RAG algorithms may also extract information from both internal and external search engines. When integrated into the external search engine, RAG algorithms are able to find relevant information from the Internet. At the same time, the integration into the internal search engine provides users with access to corporate resources, including websites.
As an illustration, consider a customer service chatbot for an e-commerce organization that can access not only an external search engine like Google but also an internal search engine that would enable access to information available in the knowledge base of the company.
RAG origins date back to the 1970s. Natural language processing was used in the very early applications to retrieve information, focusing on niche topics. While the main ideas behind text mining have stayed consistent, the technology behind these systems has advanced significantly, making them more effective. By the mid-1990s, services like Ask Jeeves (now Ask.com) popularized question-answering with user-friendly interfaces. IBM's Watson brought further attention to the field in 2011 when it beat human champions on the TV game show Jeopardy!

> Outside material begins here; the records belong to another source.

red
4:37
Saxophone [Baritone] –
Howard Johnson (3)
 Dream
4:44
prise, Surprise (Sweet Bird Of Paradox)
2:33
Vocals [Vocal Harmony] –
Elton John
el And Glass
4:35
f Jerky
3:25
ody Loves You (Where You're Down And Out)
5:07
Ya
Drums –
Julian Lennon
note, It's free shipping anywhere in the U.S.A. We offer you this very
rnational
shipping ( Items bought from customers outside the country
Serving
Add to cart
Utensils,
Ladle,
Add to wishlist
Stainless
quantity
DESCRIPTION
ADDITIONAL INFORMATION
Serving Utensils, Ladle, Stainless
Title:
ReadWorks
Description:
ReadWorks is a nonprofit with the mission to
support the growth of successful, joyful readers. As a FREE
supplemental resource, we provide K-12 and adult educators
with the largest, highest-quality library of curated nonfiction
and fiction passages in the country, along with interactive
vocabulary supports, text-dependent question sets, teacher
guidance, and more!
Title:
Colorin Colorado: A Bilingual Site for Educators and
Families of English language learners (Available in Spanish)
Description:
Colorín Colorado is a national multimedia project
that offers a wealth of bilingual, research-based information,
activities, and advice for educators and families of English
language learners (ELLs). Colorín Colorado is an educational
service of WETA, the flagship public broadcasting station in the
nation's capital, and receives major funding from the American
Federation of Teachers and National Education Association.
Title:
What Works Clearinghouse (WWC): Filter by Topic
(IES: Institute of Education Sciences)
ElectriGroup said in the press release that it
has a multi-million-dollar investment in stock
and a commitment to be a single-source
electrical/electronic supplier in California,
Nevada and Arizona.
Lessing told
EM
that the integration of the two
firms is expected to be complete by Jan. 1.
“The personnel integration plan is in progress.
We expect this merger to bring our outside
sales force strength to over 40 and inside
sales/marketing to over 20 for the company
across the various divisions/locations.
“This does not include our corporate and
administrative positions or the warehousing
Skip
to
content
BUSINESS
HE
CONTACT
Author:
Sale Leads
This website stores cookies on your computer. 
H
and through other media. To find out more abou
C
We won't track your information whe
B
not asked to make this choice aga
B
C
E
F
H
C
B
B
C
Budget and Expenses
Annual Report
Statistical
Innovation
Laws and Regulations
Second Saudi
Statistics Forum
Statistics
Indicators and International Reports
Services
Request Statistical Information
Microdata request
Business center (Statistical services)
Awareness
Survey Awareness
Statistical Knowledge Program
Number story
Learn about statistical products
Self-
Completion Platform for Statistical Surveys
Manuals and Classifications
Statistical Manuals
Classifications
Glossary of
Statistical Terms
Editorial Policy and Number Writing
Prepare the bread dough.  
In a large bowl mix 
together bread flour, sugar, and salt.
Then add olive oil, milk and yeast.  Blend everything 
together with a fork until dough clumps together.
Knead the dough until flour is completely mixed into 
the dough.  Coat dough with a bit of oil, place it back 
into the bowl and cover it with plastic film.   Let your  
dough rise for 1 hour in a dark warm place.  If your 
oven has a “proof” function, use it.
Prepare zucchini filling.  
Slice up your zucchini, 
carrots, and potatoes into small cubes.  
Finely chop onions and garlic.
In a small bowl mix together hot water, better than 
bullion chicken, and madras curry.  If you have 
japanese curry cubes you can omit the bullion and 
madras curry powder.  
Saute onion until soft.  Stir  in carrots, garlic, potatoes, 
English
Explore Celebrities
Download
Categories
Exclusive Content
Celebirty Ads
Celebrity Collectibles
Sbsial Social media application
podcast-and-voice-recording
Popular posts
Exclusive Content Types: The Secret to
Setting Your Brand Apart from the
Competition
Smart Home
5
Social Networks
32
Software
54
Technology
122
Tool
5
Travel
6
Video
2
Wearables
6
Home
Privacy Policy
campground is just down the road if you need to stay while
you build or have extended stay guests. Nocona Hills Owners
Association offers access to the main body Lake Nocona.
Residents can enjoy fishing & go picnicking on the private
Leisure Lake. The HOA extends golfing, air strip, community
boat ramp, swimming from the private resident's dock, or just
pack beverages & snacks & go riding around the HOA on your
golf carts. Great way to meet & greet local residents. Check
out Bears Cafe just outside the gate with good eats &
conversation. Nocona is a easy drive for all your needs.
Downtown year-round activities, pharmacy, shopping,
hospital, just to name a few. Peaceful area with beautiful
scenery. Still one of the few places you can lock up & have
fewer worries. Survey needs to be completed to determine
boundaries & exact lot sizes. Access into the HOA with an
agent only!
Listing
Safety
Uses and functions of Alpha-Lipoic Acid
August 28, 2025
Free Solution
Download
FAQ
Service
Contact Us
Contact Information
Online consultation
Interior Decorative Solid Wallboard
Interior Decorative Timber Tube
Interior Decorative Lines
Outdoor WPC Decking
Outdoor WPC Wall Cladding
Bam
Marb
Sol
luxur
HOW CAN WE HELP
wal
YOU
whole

RAG took a major step forward in 2020, due to research led by Patrick Lewis during his doctoral studies in NLP at University College London and his work at Meta's AI lab. Patrick's team aimed to enhance LLMs by integrating a retrieval index into the model, which would allow it to access and incorporate external data dynamically. Inspired by earlier methods and a paper from Google researchers, they envisioned a system capable of generating accurate, knowledge-based text outputs.
When Lewis integrated a promising retrieval system developed by another Meta team, the results exceeded expectations on the first try is an uncommon feat in AI development.
Conducted using a cluster of NVIDIA GPUs, the study, which was heavily contributed to by Ethan Perez and Douwe Kiela, showed how retrieval could make AI models more precise and reliable. The paper that was subsequently written based on this research is now referenced by hundreds of other researchers for future progress.
Current LLMs have been revolutionized by concepts such as RAG, and they will continue to do so for question-answering and generative AI applications. By accessing external information sources via models, RAG will ensure more authoritative responses, paving the way for innovative applications across various other fields.